Your instructions
Everything in the entries below must be output exactly, apart from the pictures.

Data to examine
==*==

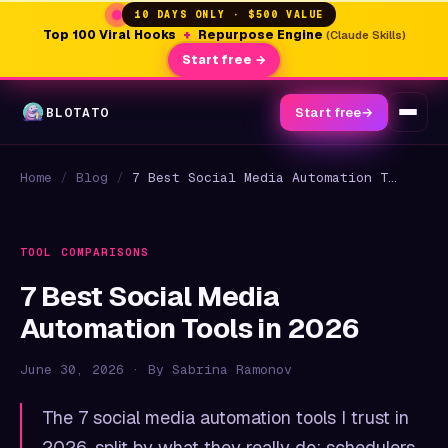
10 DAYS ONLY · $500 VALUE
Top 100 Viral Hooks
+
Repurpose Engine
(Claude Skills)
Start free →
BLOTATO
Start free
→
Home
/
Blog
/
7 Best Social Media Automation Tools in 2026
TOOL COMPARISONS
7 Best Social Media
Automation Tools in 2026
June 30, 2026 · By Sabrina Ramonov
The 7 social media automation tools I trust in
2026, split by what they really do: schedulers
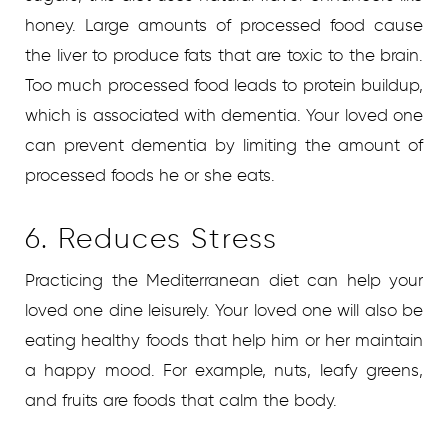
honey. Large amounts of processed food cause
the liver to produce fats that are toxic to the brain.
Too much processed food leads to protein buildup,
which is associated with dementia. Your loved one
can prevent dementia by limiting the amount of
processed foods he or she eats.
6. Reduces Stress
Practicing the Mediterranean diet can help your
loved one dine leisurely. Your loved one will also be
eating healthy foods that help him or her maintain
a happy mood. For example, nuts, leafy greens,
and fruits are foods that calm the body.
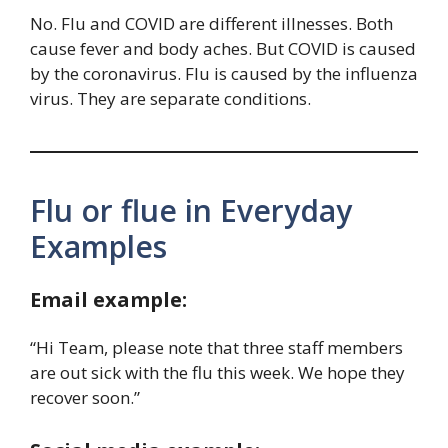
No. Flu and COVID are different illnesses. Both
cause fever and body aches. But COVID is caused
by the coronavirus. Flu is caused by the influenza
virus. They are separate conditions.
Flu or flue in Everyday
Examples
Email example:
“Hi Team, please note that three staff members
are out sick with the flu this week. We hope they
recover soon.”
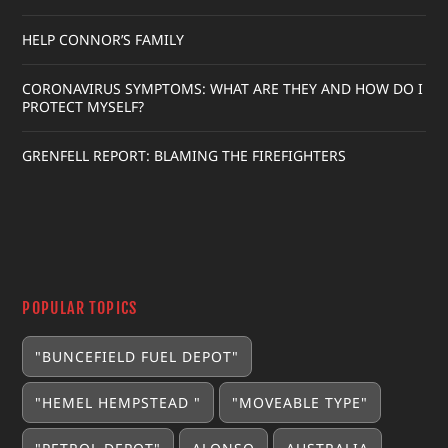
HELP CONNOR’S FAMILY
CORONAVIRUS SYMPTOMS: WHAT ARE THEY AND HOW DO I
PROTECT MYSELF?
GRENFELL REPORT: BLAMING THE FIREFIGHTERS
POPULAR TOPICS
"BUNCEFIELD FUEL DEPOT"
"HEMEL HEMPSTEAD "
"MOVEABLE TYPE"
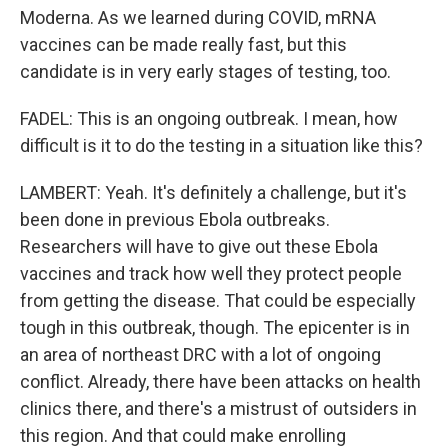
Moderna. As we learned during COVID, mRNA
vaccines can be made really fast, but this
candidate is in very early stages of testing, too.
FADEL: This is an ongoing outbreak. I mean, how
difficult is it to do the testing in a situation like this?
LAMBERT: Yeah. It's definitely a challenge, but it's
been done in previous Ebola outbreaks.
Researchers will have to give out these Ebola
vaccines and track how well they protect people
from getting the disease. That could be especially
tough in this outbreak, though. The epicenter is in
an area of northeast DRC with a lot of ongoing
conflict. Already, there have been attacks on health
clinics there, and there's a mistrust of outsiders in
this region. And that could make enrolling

==*==

Answer to the exercise
10 DAYS ONLY · $500 VALUE
Top 100 Viral Hooks
+
Repurpose Engine
(Claude Skills)
Start free →
BLOTATO
Start free
→
Home
/
Blog
/
7 Best Social Media Automation Tools in 2026
TOOL COMPARISONS
7 Best Social Media
Automation Tools in 2026
June 30, 2026 · By Sabrina Ramonov
The 7 social media automation tools I trust in
2026, split by what they really do: schedulers
honey. Large amounts of processed food cause
the liver to produce fats that are toxic to the brain.
Too much processed food leads to protein buildup,
which is associated with dementia. Your loved one
can prevent dementia by limiting the amount of
processed foods he or she eats.
6. Reduces Stress
Practicing the Mediterranean diet can help your
loved one dine leisurely. Your loved one will also be
eating healthy foods that help him or her maintain
a happy mood. For example, nuts, leafy greens,
and fruits are foods that calm the body.
No. Flu and COVID are different illnesses. Both
cause fever and body aches. But COVID is caused
by the coronavirus. Flu is caused by the influenza
virus. They are separate conditions.
Flu or flue in Everyday
Examples
Email example:
“Hi Team, please note that three staff members
are out sick with the flu this week. We hope they
recover soon.”
HELP CONNOR’S FAMILY
CORONAVIRUS SYMPTOMS: WHAT ARE THEY AND HOW DO I
PROTECT MYSELF?
GRENFELL REPORT: BLAMING THE FIREFIGHTERS
POPULAR TOPICS
"BUNCEFIELD FUEL DEPOT"
"HEMEL HEMPSTEAD "
"MOVEABLE TYPE"
Moderna. As we learned during COVID, mRNA
vaccines can be made really fast, but this
candidate is in very early stages of testing, too.
FADEL: This is an ongoing outbreak. I mean, how
difficult is it to do the testing in a situation like this?
LAMBERT: Yeah. It's definitely a challenge, but it's
been done in previous Ebola outbreaks.
Researchers will have to give out these Ebola
vaccines and track how well they protect people
from getting the disease. That could be especially
tough in this outbreak, though. The epicenter is in
an area of northeast DRC with a lot of ongoing
conflict. Already, there have been attacks on health
clinics there, and there's a mistrust of outsiders in
this region. And that could make enrolling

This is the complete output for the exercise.